Gypsypost 3: the run

The view from my act II entrance.

It was an eventful opening. We needed another week – everyone knew it. And we all understood that the only way BRT could pull this off financially was with two weeks and tech. Consequently, everyone was working feverishly, straining to get to the finish line when we were all at about seventy five meters. As Mr. Henslowe predicted, it all did turn out well in the end, mysteriously, but then Tovah was felled by a virus, or by exhaustion, or by something and, after a couple of hours of chaos trying to get un-rehearsed understudies ready, management canceled the matinee after opening.

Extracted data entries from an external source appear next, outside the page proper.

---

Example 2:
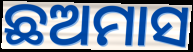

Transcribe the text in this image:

ଛଅମାସ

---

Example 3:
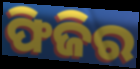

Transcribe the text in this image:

ଫିଜିର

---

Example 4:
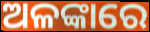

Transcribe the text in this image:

ଅଳଙ୍କାରେ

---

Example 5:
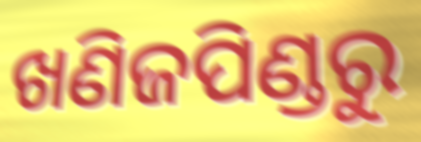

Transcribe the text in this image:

ଖଣିଜପିଣ୍ଡରୁ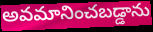
అవమానించబడ్డాను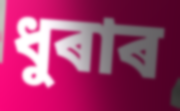
ধুৰাৰ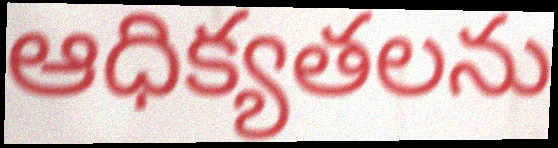
ఆధిక్యతలను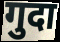
गुदाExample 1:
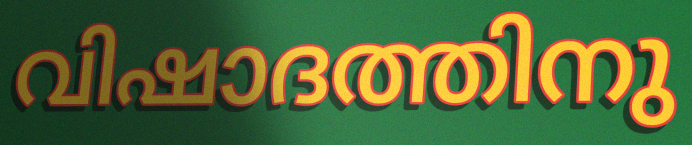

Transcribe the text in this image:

വിഷാദത്തിനു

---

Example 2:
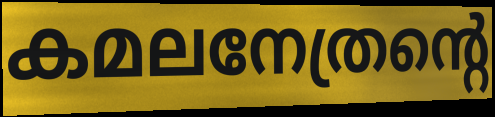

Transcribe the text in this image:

കമലനേത്രന്റെ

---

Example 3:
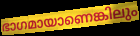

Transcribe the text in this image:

ഭാഗമായാണെങ്കിലും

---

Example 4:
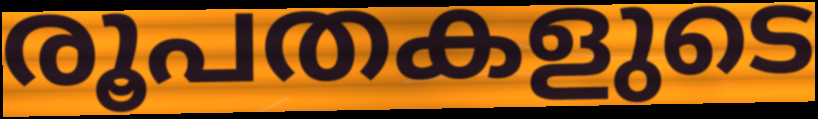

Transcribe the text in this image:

രൂപതകളുടെ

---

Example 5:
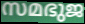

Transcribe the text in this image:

സമഭുജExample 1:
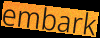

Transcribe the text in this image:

embark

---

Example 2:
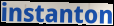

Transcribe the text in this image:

instanton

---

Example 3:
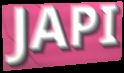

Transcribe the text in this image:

JAPI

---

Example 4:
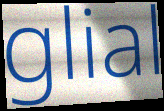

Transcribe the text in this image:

glial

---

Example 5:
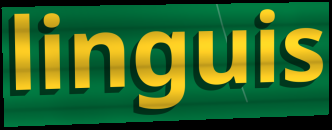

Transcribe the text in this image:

linguis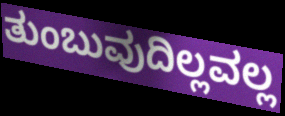
ತುಂಬುವುದಿಲ್ಲವಲ್ಲ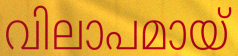
വിലാപമായ്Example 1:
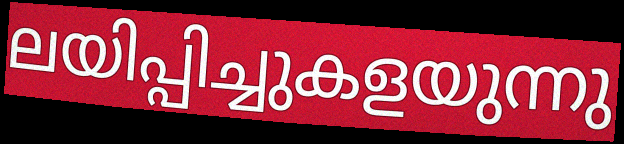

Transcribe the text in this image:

ലയിപ്പിച്ചുകളയുന്നു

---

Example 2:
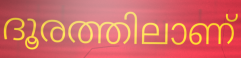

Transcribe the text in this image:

ദൂരത്തിലാണ്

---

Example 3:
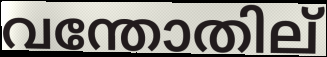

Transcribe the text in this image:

വന്തോതില്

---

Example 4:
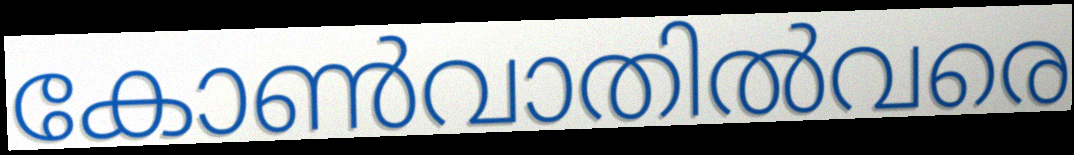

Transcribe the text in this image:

കോൺവാതിൽവരെ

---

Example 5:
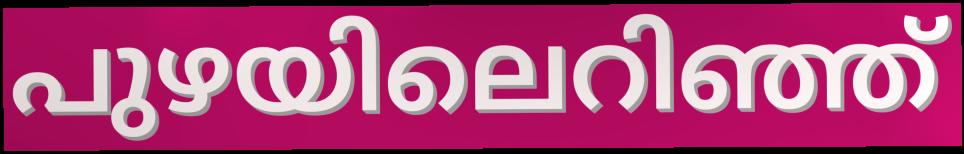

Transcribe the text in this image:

പുഴയിലെറിഞ്ഞ്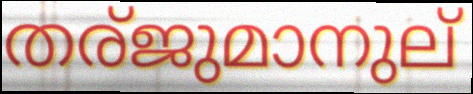
തര്ജുമാനുല്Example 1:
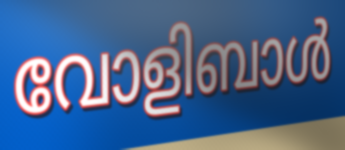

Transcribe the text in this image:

വോളിബാൾ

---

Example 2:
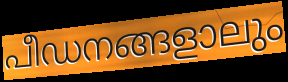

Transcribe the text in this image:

പീഡനങ്ങളാലും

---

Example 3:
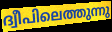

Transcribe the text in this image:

ദ്വീപിലെത്തുന്നു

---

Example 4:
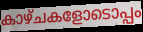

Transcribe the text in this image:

കാഴ്ചകളോടൊപ്പം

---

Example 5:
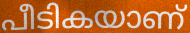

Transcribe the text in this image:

പീടികയാണ്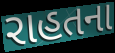
રાહતના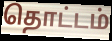
தொட்டம்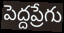
పెద్దప్రేగు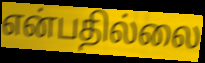
என்பதில்லை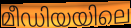
മീഡിയയിലെ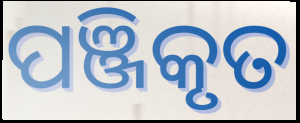
ପଞ୍ଜିକୃତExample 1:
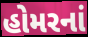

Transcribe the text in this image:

હોમરનાં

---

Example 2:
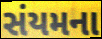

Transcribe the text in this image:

સંયમના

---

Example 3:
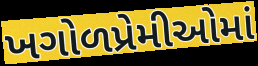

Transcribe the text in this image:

ખગોળપ્રેમીઓમાં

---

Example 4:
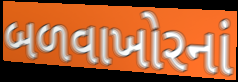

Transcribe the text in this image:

બળવાખોરનાં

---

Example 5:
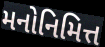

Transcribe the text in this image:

મનોનિમિત્ત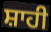
ਸ਼ਾਹੀ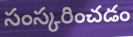
సంస్కరించడంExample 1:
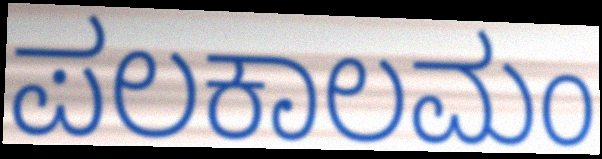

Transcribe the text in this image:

ಪಲಕಾಲಮಂ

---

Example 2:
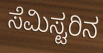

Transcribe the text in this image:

ಸೆಮಿಸ್ಟರಿನ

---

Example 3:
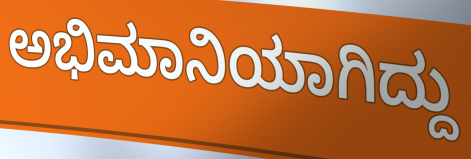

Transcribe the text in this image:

ಅಭಿಮಾನಿಯಾಗಿದ್ದು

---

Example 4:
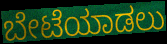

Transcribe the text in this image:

ಬೇಟೆಯಾಡಲು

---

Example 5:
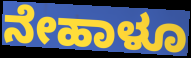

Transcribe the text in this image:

ನೇಹಾಳೂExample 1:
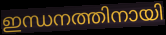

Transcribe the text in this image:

ഇന്ധനത്തിനായി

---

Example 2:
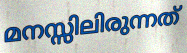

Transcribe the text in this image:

മനസ്സിലിരുന്നത്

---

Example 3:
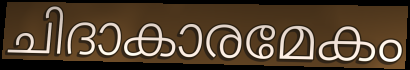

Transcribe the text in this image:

ചിദാകാരമേകം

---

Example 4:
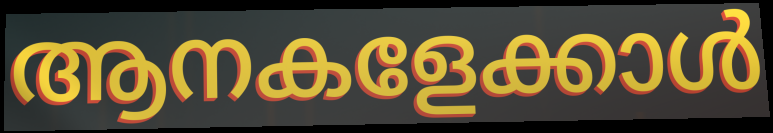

The following week it was my turn to get sick, and for the next seven shows my voice was entirely unreliable and my energy gone. But the show must go on (I don’t have an understudy). Now, a few days before Christmas, I’m finally feeling next to normal again. In fact, it feels like the entire cast has relaxed into this huge undertaking. What follows are some random backstage shots and reflections.

Amanda Rose, our Louise, backstage act 1

I am enthralled by the community of the greenroom. In our case it is a large group: cast, musicians, run crew, dressers, stage management, children and adults, and one very well-loved Yorkie, Lulu. In The Actor’s Way, I explore the ways in which the family of the theater replaces the family of origin (or the family of actuality), for better of for worse. This intense bonding is on full display here art BRT, as I’m sure it is in greenrooms across the country these days. Single older women mother child actors, older sibling/younger sibling relationships and rivalries are engaged, and a womb-like togetherness hold us all. I find theater people to be the most open minded and tolerant group I know, and our tendency to celebration and optimism is infectious.

The crowd gathers backstage, outside Mama Rose's apartment.

The synchronous work of thirty or so people over two and half hours every night to make this thing happen is astounding. From the actors changing and prepping, the crew moving the scenery on and off and spinning the turntable, the musicians timing what they are doing to the actors’ work on stage via little closed-circuit TV sets they watch – it’s really pretty miraculous.

Getting ready for farm boys and cows.

We all have a different relationship to this production. For some of us, it’s the role of a lifetime. For some, it’s the big break. For some, it’s just a job. For others, it’s eight weeks of Equity work towards health insurance. But none of that matters, because we are each called upon to do our best every night no matter our motives, dreams or circumstances.

Torreadorables at rest.

There is a generational dynamic which is fun to be a part of it. I experience myself as one of the old ones in this cast – a veteran, so to speak. There isn’t any particular perqu to being a vet, but to my surprise it doesn’t’ bother me. I have a sense of my own experience and skill. I sense myself in the right place.

Our Tessie Tura and Lulu, who plays Chowsie.

Actors who have been at it for a while have dignity. There is a quality of experience and focus which sets them apart, and a calm demeanor even when bothered by something. It’s as if all the excess energy has been burned away by the demands of this life, and all that’s left is what’s essential. And what’s essential is gentle, professional and gracious with a bawdy sense of humor.

Cigar, who runs the Wichita burlesque house.